Exercise task:
Which lines below contain the string "sketchPlane"? Collect each one, treating uppercase and lowercase letters as distinct.

Gathered data entries:
● ● ● ● ●

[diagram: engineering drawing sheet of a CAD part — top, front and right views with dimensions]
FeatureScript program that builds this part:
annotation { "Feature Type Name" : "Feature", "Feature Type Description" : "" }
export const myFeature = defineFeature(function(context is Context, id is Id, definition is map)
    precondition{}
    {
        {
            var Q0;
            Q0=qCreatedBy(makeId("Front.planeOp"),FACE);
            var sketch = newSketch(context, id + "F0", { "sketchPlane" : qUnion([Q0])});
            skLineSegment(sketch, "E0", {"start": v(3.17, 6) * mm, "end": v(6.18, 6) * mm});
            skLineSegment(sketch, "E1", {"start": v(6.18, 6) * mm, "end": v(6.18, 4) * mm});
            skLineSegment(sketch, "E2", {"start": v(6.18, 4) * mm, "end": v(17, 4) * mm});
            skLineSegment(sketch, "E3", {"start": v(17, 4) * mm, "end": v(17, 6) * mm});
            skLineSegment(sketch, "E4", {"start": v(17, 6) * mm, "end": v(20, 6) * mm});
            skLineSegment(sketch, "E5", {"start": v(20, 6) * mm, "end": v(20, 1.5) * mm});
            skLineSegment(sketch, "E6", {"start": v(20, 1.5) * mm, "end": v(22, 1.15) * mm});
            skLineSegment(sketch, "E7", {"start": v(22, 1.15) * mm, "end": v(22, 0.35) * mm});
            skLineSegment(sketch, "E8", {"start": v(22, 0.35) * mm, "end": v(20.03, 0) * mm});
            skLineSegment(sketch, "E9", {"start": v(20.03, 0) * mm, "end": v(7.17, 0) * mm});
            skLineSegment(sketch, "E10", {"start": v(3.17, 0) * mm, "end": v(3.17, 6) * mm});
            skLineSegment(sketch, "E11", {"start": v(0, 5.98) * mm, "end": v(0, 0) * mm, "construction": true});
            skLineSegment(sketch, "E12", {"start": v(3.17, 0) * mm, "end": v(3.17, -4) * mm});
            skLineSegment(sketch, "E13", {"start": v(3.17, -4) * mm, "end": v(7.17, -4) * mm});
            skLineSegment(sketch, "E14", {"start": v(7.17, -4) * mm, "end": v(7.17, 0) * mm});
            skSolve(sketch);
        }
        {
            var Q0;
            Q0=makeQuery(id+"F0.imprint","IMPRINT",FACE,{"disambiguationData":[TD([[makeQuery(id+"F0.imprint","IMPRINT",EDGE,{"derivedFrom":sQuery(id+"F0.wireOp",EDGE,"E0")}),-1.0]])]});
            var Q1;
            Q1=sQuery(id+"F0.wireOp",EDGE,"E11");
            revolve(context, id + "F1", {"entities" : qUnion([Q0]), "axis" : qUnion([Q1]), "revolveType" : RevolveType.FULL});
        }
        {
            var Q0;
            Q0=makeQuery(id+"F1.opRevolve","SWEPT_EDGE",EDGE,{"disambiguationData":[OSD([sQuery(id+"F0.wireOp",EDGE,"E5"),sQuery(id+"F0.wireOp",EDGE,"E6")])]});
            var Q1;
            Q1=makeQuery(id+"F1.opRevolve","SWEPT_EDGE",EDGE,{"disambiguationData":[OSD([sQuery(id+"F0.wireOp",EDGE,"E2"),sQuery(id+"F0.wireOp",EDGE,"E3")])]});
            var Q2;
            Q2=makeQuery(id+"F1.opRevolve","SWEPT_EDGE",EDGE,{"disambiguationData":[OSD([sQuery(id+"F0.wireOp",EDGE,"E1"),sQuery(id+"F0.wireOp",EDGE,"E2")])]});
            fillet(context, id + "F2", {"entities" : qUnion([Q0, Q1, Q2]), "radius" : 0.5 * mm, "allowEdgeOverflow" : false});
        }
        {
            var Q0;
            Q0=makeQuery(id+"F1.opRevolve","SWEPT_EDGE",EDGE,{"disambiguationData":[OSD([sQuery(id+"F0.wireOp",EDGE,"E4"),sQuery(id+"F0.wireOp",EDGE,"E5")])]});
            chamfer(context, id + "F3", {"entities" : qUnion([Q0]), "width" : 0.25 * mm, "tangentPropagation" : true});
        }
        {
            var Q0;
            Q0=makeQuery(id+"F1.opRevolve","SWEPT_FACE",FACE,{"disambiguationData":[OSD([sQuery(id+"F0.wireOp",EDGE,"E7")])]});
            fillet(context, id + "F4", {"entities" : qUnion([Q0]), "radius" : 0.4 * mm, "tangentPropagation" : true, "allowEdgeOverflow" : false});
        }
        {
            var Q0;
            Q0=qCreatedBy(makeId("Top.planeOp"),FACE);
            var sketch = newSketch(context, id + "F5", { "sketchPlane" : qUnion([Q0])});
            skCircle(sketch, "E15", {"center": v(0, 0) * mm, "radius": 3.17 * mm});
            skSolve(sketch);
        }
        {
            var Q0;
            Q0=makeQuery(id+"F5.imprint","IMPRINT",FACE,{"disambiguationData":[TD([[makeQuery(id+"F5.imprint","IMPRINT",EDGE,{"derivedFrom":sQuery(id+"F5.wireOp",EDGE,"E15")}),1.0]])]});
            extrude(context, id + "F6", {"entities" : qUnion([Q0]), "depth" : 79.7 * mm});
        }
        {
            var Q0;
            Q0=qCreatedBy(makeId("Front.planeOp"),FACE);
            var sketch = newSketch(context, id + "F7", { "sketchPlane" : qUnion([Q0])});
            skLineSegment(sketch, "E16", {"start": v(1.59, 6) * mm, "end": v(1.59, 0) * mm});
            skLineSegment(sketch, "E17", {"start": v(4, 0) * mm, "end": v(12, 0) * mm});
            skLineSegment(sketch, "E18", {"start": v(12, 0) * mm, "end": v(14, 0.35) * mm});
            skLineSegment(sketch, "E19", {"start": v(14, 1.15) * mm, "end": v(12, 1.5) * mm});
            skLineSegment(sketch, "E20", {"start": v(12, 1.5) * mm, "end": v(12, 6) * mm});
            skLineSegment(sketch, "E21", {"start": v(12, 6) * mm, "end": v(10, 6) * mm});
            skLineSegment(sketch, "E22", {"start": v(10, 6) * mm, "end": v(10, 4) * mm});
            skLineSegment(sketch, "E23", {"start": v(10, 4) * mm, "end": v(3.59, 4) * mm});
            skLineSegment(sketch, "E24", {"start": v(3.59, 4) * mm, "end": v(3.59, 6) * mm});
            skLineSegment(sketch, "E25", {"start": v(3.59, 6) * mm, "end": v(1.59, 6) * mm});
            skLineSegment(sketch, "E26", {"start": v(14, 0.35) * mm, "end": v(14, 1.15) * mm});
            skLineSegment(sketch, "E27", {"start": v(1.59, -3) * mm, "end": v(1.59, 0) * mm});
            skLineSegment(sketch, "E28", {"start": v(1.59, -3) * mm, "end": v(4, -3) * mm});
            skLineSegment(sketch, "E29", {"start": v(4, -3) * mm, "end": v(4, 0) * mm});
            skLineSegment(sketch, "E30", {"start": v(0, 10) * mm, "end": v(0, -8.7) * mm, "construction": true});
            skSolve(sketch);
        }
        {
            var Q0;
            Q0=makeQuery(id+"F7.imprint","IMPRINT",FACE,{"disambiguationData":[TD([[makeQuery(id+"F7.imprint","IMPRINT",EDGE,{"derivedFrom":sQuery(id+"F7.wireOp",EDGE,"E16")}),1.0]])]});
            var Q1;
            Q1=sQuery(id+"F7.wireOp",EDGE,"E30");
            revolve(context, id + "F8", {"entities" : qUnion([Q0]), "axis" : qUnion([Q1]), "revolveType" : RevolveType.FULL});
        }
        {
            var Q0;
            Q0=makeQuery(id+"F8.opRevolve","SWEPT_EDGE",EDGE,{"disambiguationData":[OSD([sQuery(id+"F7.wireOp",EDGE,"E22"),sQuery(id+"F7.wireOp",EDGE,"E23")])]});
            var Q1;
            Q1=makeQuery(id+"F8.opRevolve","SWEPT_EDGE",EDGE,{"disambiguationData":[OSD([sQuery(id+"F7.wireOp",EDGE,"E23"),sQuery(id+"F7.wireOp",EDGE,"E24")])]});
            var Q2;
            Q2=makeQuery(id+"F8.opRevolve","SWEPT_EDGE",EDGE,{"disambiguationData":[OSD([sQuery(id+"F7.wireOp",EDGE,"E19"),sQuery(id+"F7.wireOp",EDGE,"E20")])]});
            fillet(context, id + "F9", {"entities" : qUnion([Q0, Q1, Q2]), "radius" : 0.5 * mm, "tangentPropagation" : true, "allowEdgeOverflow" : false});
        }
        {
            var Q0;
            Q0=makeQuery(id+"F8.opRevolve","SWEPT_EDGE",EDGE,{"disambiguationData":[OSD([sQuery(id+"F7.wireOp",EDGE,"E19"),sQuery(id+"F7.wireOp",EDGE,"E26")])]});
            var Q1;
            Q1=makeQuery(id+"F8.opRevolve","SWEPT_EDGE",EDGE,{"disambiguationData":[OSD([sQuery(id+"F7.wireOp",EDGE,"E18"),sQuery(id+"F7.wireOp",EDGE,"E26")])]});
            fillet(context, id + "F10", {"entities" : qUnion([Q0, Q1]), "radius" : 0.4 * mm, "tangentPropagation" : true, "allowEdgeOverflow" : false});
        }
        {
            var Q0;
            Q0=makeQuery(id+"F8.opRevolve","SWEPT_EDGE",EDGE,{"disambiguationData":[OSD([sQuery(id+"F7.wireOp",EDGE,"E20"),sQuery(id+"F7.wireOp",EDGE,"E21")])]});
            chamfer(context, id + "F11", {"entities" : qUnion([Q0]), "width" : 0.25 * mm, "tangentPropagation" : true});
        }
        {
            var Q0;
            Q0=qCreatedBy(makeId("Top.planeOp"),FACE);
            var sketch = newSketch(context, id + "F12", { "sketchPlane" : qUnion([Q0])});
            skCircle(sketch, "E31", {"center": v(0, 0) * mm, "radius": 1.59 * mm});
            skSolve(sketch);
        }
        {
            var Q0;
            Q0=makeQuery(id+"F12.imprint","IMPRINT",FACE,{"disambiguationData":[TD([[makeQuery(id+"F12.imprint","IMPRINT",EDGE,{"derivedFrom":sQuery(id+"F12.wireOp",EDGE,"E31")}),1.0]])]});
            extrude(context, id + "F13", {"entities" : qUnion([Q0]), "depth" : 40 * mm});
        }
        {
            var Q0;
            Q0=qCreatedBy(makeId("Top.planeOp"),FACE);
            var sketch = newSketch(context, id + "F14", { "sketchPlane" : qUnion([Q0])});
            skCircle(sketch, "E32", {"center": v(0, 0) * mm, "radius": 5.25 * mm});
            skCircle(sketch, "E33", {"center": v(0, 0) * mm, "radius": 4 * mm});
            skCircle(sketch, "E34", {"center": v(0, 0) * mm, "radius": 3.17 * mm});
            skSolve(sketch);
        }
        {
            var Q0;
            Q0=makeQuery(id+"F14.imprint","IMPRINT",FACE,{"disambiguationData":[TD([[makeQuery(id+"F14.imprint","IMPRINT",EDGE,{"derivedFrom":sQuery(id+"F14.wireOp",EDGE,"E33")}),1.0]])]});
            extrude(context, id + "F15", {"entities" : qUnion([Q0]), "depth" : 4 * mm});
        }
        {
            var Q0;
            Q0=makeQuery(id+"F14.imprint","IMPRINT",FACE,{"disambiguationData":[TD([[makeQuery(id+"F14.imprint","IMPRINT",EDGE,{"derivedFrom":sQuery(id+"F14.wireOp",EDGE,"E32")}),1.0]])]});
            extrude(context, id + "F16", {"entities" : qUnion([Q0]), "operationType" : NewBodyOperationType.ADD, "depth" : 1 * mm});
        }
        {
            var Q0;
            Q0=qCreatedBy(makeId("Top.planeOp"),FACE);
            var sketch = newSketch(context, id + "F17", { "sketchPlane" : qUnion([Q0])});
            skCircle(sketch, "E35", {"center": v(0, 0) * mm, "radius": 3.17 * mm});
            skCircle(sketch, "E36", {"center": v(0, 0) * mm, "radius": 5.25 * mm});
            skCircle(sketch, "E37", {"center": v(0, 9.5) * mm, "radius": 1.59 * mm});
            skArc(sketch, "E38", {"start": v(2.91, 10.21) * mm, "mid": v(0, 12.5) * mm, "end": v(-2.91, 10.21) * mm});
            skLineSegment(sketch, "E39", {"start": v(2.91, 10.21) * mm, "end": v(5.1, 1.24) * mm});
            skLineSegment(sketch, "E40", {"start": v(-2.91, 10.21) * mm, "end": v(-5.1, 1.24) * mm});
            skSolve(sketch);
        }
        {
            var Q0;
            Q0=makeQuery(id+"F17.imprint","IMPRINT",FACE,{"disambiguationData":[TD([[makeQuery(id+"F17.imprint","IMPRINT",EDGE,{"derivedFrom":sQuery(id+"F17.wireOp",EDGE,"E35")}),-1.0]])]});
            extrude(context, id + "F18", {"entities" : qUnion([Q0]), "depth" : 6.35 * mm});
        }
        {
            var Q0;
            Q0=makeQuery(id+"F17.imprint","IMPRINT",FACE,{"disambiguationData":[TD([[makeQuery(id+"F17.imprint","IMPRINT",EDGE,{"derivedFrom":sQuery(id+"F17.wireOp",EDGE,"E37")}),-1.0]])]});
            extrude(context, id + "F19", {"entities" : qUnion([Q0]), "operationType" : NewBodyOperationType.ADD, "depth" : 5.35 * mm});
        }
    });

● ● ● ● ●

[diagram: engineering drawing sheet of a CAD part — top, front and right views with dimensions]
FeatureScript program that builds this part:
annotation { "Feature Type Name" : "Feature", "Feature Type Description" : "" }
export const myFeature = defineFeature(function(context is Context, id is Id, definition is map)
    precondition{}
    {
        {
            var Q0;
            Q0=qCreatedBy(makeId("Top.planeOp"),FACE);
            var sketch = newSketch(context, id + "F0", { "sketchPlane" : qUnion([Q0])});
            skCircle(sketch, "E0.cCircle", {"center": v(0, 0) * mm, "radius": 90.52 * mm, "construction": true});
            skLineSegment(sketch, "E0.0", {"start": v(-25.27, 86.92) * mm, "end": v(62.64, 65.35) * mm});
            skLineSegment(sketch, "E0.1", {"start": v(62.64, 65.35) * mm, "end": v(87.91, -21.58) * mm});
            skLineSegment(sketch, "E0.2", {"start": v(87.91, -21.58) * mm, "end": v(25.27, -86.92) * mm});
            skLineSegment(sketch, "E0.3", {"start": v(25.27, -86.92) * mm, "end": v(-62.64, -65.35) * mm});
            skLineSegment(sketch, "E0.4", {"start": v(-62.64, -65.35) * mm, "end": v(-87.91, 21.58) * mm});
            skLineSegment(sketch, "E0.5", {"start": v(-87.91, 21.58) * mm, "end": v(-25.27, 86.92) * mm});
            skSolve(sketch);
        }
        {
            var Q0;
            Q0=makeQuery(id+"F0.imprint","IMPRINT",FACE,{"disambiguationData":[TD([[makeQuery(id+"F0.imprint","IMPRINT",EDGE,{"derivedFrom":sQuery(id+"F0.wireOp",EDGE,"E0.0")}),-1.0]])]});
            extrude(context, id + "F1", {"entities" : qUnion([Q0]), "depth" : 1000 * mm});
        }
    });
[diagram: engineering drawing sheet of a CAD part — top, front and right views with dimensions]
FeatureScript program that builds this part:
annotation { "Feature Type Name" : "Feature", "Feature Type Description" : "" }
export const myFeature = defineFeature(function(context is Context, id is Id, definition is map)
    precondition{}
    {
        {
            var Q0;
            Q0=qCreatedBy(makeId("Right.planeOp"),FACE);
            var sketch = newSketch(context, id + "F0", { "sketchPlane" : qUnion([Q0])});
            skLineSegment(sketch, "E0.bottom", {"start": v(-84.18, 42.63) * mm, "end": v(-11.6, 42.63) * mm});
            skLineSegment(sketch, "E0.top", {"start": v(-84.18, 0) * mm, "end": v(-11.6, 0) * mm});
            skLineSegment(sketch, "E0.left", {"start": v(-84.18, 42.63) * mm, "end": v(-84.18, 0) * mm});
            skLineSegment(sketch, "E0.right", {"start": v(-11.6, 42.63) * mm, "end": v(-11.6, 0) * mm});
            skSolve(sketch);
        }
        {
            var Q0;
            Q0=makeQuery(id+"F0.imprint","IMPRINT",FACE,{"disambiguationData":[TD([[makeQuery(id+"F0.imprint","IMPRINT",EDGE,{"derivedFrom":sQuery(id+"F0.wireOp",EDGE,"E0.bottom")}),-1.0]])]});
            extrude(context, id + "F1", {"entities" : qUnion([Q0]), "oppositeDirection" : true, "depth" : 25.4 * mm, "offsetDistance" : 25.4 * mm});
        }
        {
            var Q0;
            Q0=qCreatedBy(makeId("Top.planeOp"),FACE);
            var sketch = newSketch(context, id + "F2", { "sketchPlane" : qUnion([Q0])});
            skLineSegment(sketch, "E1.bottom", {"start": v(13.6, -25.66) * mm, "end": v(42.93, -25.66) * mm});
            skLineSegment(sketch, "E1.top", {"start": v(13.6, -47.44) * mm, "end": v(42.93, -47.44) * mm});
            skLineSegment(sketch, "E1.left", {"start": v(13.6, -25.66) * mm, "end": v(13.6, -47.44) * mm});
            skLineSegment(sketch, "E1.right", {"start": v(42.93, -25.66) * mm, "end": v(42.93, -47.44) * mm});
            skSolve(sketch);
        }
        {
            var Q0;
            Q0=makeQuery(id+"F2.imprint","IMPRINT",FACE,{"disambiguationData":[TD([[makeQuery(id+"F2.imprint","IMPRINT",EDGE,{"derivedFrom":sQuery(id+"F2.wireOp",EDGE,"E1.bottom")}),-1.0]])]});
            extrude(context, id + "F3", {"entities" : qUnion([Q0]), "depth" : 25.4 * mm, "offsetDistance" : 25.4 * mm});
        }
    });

● ● ● ● ●

Task solution:
            var sketch = newSketch(context, id + "F0", { "sketchPlane" : qUnion([Q0])});
            var sketch = newSketch(context, id + "F5", { "sketchPlane" : qUnion([Q0])});
            var sketch = newSketch(context, id + "F7", { "sketchPlane" : qUnion([Q0])});
            var sketch = newSketch(context, id + "F12", { "sketchPlane" : qUnion([Q0])});
            var sketch = newSketch(context, id + "F14", { "sketchPlane" : qUnion([Q0])});
            var sketch = newSketch(context, id + "F17", { "sketchPlane" : qUnion([Q0])});
            var sketch = newSketch(context, id + "F0", { "sketchPlane" : qUnion([Q0])});
            var sketch = newSketch(context, id + "F0", { "sketchPlane" : qUnion([Q0])});
            var sketch = newSketch(context, id + "F2", { "sketchPlane" : qUnion([Q0])});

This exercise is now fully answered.